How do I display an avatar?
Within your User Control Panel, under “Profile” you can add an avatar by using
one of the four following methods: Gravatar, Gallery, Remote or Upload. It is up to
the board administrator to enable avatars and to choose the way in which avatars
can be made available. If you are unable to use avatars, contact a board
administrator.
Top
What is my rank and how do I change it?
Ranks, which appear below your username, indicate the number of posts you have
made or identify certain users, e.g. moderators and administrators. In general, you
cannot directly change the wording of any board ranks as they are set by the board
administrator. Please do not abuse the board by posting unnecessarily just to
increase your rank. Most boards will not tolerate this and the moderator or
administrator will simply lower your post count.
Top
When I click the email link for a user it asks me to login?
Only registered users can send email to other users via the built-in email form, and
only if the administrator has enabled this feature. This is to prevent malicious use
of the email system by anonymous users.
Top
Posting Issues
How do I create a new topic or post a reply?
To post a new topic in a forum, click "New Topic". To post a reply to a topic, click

- - - - -

Task item: Once the records have been read, print them all again exactly.

Task answer:
How do I display an avatar?
Within your User Control Panel, under “Profile” you can add an avatar by using
one of the four following methods: Gravatar, Gallery, Remote or Upload. It is up to
the board administrator to enable avatars and to choose the way in which avatars
can be made available. If you are unable to use avatars, contact a board
administrator.
Top
What is my rank and how do I change it?
Ranks, which appear below your username, indicate the number of posts you have
made or identify certain users, e.g. moderators and administrators. In general, you
cannot directly change the wording of any board ranks as they are set by the board
administrator. Please do not abuse the board by posting unnecessarily just to
increase your rank. Most boards will not tolerate this and the moderator or
administrator will simply lower your post count.
Top
When I click the email link for a user it asks me to login?
Only registered users can send email to other users via the built-in email form, and
only if the administrator has enabled this feature. This is to prevent malicious use
of the email system by anonymous users.
Top
Posting Issues
How do I create a new topic or post a reply?
To post a new topic in a forum, click "New Topic". To post a reply to a topic, click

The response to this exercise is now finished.